Text block:
- Opening Delimiter -

Although the African American educator Fanny Jackson Coppin had graduated from Oberlin College with a bachelor's degree three years after Patterson, Patterson became an assistant to Coppin in 1865 at the Philadelphia's Institute for Colored Youth (now Cheyney University of Pennsylvania). In 1869 to 1871, Patterson taught in Washington, D.C., at the Preparatory High School for Colored Youth, known today as Dunbar High School. Dunbar was the first public high school for African Americans in the USA. Patterson served as the school's first Black principal, from 1871 to 1872. She was demoted and served as assistant principal under Richard Theodore Greener who was the first Black Harvard University graduate and was the father of Belle da Costa Greene.

When Greener left after one year, Patterson was reappointed as principal and served from 1873 to 1884. During her administration, she was mentor to many Black women educators and the school flourished. It grew from fewer than 50 students to 172, the name "Preparatory High School" was dropped, high school commencements were initiated, and a teacher-training department was added. Patterson's commitment to thoroughness as well as her "forceful" and "vivacious" personality helped her establish the school's strong intellectual standards. In 1884, the administrators of the school decided however that a school of such size would be better headed by a male principal. Patterson was forced to step down for the second time. She continued to teach at the High School until her death. Neither Patterson nor her sisters ever married.

== Other pursuits ==

Patterson was a humanitarian and active in many organizations. She devoted time and money to Black institutions in Washington, D.C. Her obituary in the Evening Star said she "co-operated heartily in sustaining the Home for the Aged and Infirm Colored People in this city and other Kindred organizations." Patterson also worked in 1892 with Mary Church Terrell, Anna Julia Cooper, Josephine Beall Bruce, and others, all supporters of the education and development of Black people at a local and national level, to form the Colored Woman's League of Washington D.C., which was committed to the "racial uplift" of colored women. The league later became the National Association of Colored Women. The league focused on kindergarten teacher training, rescue work, and classes for industrial schools and homemaking.

== Death and legacy ==

Patterson died at her Washington, D.C. home, September 24, 1894. She is recognized as a pioneer in Black education, paving the way for other Black female educators and leaders such as Fanny Jackson Coppin, Mary Church Terrell and Anna Julia Cooper. Her life was spent giving young African Americans the same educational chances that she had been granted at Oberlin College. Her old home is on the route of Washington, D.C.'s historic walking tour.

In Terrell's words, "She was a woman with a strong, forceful personality, and showed tremendous power for good in establishing high intellectual standards in the public schools. Thoroughness was one of Miss Patterson's most striking characteristics as a teacher. She was a quick, alert, vivacious and indefatigable worker." In 2019, a scholarship was established in Patterson's name as part of the California State University, Long Beach, Teachers for Urban Schools project.

- Closing Delimiter -

Questions on the material:
1. In the text on Patterson, write out the stretch from "When Greener left" through "sisters ever married." again, switching "principal" to "headmaster".
2. Summarize the text on Patterson in two sentences.

Entries shown:
- Opening Delimiter -

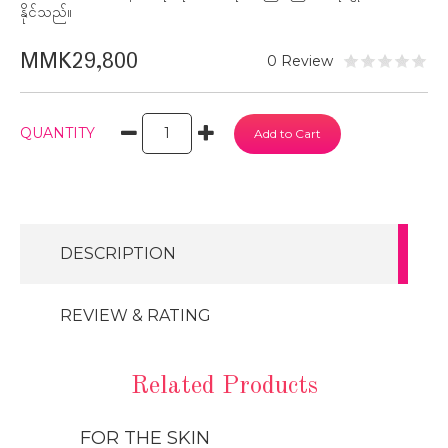
နိုင်သည်။
MMK29,800
0 Review
QUANTITY
DESCRIPTION
REVIEW & RATING
Related Products
FOR THE SKIN
FOR THE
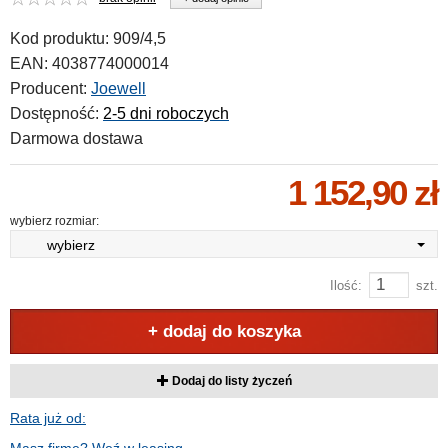
Kod produktu:
909/4,5
EAN:
4038774000014
Producent:
Joewell
Dostępność:
2-5 dni roboczych
Darmowa dostawa
1 152,90 zł
wybierz rozmiar:
wybierz
Ilość:
szt.
+ dodaj do koszyka
Dodaj do listy życzeń
Rata już od:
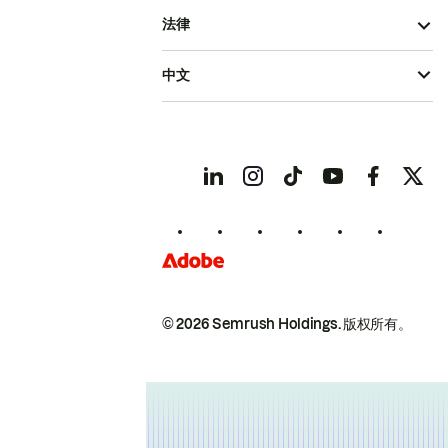
法律
中文
© 2026 Semrush Holdings.
版权所有。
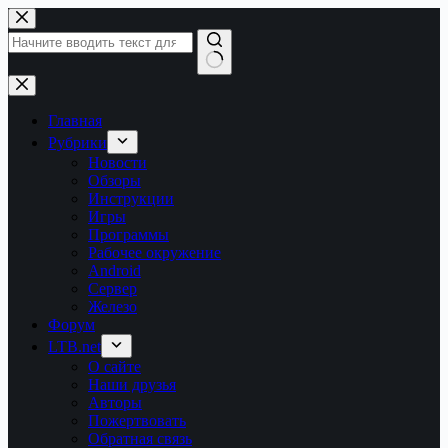
Перейти
к
сути
Ничего
не
найдено
Главная
Рубрики
Новости
Обзоры
Инструкции
Игры
Программы
Рабочее окружение
Android
Сервер
Железо
Форум
LTB.net
О сайте
Наши друзья
Авторы
Пожертвовать
Обратная связь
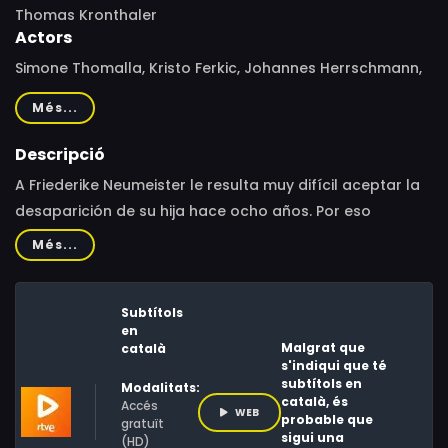
Thomas Kronthaler
Actors
Simone Thomalla, Kristo Ferkic, Johannes Herrschmann,
Julia Willecke, Jan Sosniok, Barbara Romaner, Valentin
Més...
Just, Gerd Anthoff, Hanna Binke, Levin Henning
Descripció
A Friederike Neumeister le resulta muy difícil aceptar la
desaparición de su hija hace ocho años. Por eso
todavía celebra cada año el cumpleaños de la
Més...
desaparecida Marie con su hijo Theo. Pero ese mismo
día, Theo sufre un accidente de bicicleta frente a la
Subtítols
escuela y su madre se asusta aún más. Gracias a los
en
intrépidos esfuerzos de Katja, la familia Neumeister
Malgrat que
català
s'indiqui que té
descubre finalmente la verdad sobre la desaparición de
subtítols en
Modalitats:
Marie.
català, és
Accés
WEB
probable que
gratuït
sigui una
(HD)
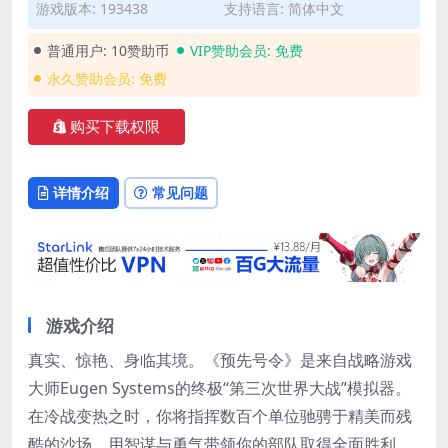
游戏版本: 193438
支持语言: 简体中文
普通用户:
10赞助币
VIP赞助会员:
免费
永久赞助会员:
免费
购买下载权限
详情介绍
常见问题
游戏介绍
真实、惊艳、身临其境。《预先号令》是来自战略游戏
大师Eugen Systems的终极“第三次世界大战”模拟器。
在冷战变热之时，你将指挥数百个单位驰骋于精美而残
酷的沙场。用智谋与勇气带领你的部队取得全面胜利。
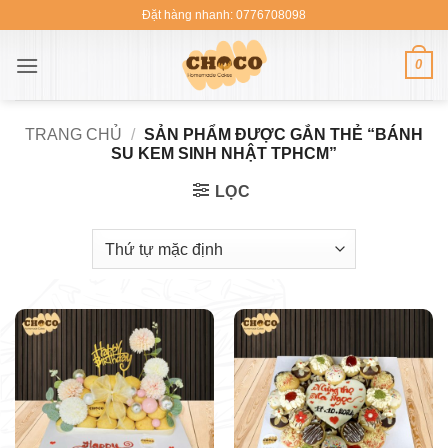
Bỏ
Đặt hàng nhanh: 0776708098
qua
nội
0
dung
TRANG CHỦ
/
SẢN PHẨM ĐƯỢC GẮN THẺ “BÁNH
SU KEM SINH NHẬT TPHCM”
LỌC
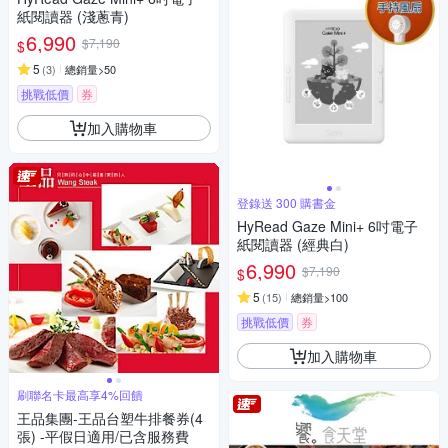
紙閱讀器 (淺蔥青)
6,990
$7,190
$
5
(
3
)
總銷量>50
挑戰低價
券
加入購物車
登錄送 300 購書金
HyRead Gaze Mini+ 6吋電子
紙閱讀器 (經典白)
6,990
$7,190
$
5
(
15
)
總銷量>100
挑戰低價
券
加入購物車
刷聯名卡最高享4%回饋
王品集團-王品台塑牛排餐券(4
張) -平假日適用/已含服務費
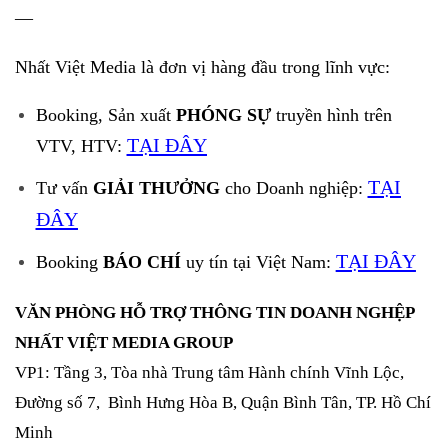
—
Nhất Việt Media là đơn vị hàng đầu trong lĩnh vực:
Booking, Sản xuất
PHÓNG SỰ
truyền hình trên
TẠI ĐÂY
VTV, HTV:
TẠI
Tư vấn
GIẢI THƯỞNG
cho Doanh nghiệp:
ĐÂY
TẠI ĐÂY
Booking
BÁO CHÍ
uy tín tại Việt Nam:
VĂN PHÒNG HỖ TRỢ THÔNG TIN DOANH NGHỆP
NHẤT VIỆT MEDIA GROUP
VP1: Tầng 3, Tòa nhà Trung tâm Hành chính Vĩnh Lộc,
Đường số 7, Bình Hưng Hòa B, Quận Bình Tân, TP. Hồ Chí
Minh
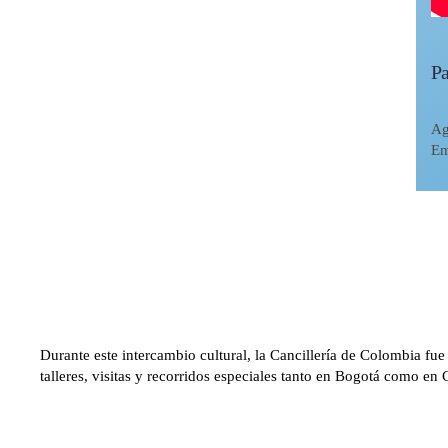
Pa
Ag
Em
Durante este intercambio cultural, la Cancillería de Colombia fue
talleres, visitas y recorridos especiales tanto en Bogotá como e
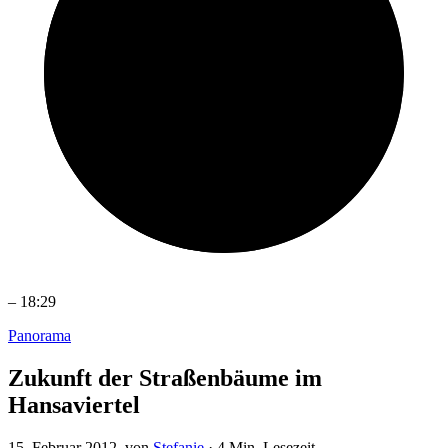
–
18:29
Panorama
Zukunft der Straßenbäume im
Hansaviertel
15. Februar 2012
, von
Stefanie
·
4 Min. Lesezeit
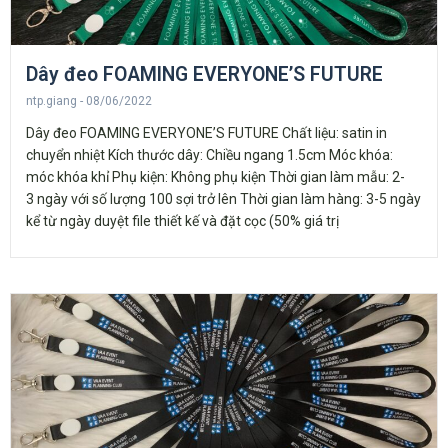
Dây đeo FOAMING EVERYONE’S FUTURE
ntp.giang
08/06/2022
Dây đeo FOAMING EVERYONE’S FUTURE Chất liệu: satin in
chuyển nhiệt Kích thước dây: Chiều ngang 1.5cm Móc khóa:
móc khóa khỉ Phụ kiện: Không phụ kiện Thời gian làm mẫu: 2-
3 ngày với số lượng 100 sợi trở lên Thời gian làm hàng: 3-5 ngày
kể từ ngày duyệt file thiết kế và đặt cọc (50% giá trị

- Closing Delimiter -

Answers for each item:
1.
When Greener left after one year, Patterson was reappointed as headmaster and served from 1873 to 1884. During her administration, she was mentor to many Black women educators and the school flourished. It grew from fewer than 50 students to 172, the name "Preparatory High School" was dropped, high school commencements were initiated, and a teacher-training department was added. Patterson's commitment to thoroughness as well as her "forceful" and "vivacious" personality helped her establish the school's strong intellectual standards. In 1884, the administrators of the school decided however that a school of such size would be better headed by a male headmaster. Patterson was forced to step down for the second time. She continued to teach at the High School until her death. Neither Patterson nor her sisters ever married.

2. Patterson was the first Black principal of the school now known as Dunbar High School, was twice removed from the post, and during her 1873–1884 tenure the school grew from fewer than 50 students to 172 and added a teacher-training department. She also helped form the Colored Woman's League of Washington D.C. in 1892, died at her Washington home on September 24, 1894, and is recognized as a pioneer in Black education.